[THE DATA]

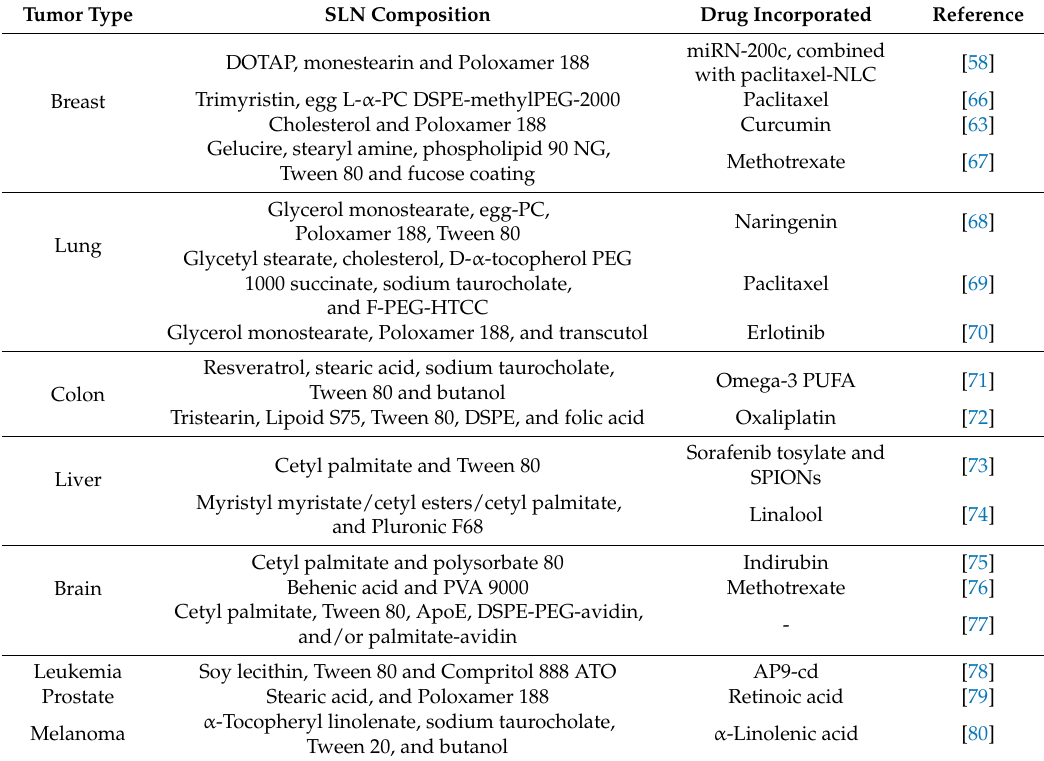
Table 1. Use of SLNs against different types of tumors. Summary of studies related to the use of SLNs to improve the action of anticancer drugs or agents. Studies applying SLNs against breast, lung, colon, and brain tumors are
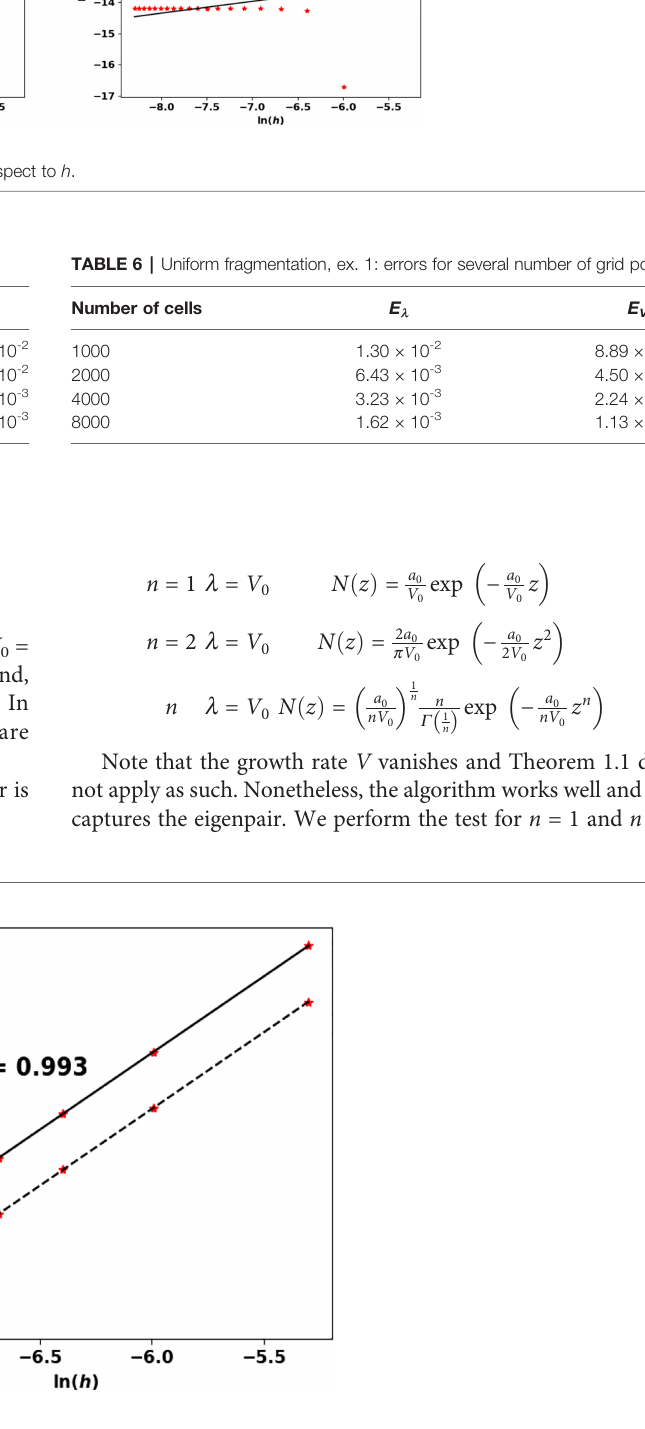
FIGURE 11 | Uniform fragmentation, ex. 1: rate of convergence to the exact eigenpair with respect to h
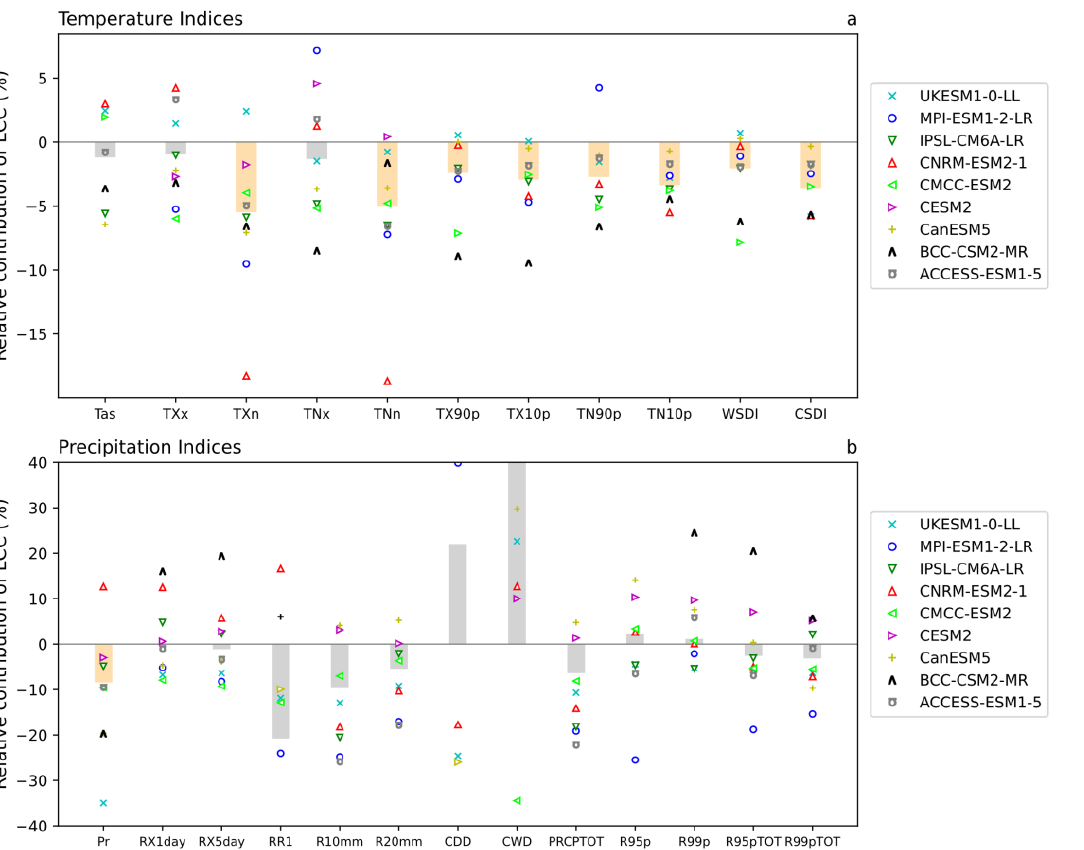
Figure 4. Under SSP1-2.6 scenario, the multi-model ensemble global-averaged relative contribution of land use change (i.e., ssp126-ssp370lu − ssp126) to temperature extremes ( a ) and precipitation extremes ( b ); relative contributions are calculated relative to future global projections with all other anthropogenic forcings (see Methods). Extreme climate indices are averaged over 2070–2099. Light yellow bars correspond to at least 80% of models simulating the same global change sign.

[/THE DATA]

_TASK INSTRUCTIONS_
Every line of the material must be returned exactly; leave the images out.

_SOLUTION_
Table 1. Use of SLNs against different types of tumors. Summary of studies related to the use of SLNs to improve the action of anticancer drugs or agents. Studies applying SLNs against breast, lung, colon, and brain tumors are
FIGURE 11 | Uniform fragmentation, ex. 1: rate of convergence to the exact eigenpair with respect to h
Figure 4. Under SSP1-2.6 scenario, the multi-model ensemble global-averaged relative contribution of land use change (i.e., ssp126-ssp370lu − ssp126) to temperature extremes ( a ) and precipitation extremes ( b ); relative contributions are calculated relative to future global projections with all other anthropogenic forcings (see Methods). Extreme climate indices are averaged over 2070–2099. Light yellow bars correspond to at least 80% of models simulating the same global change sign.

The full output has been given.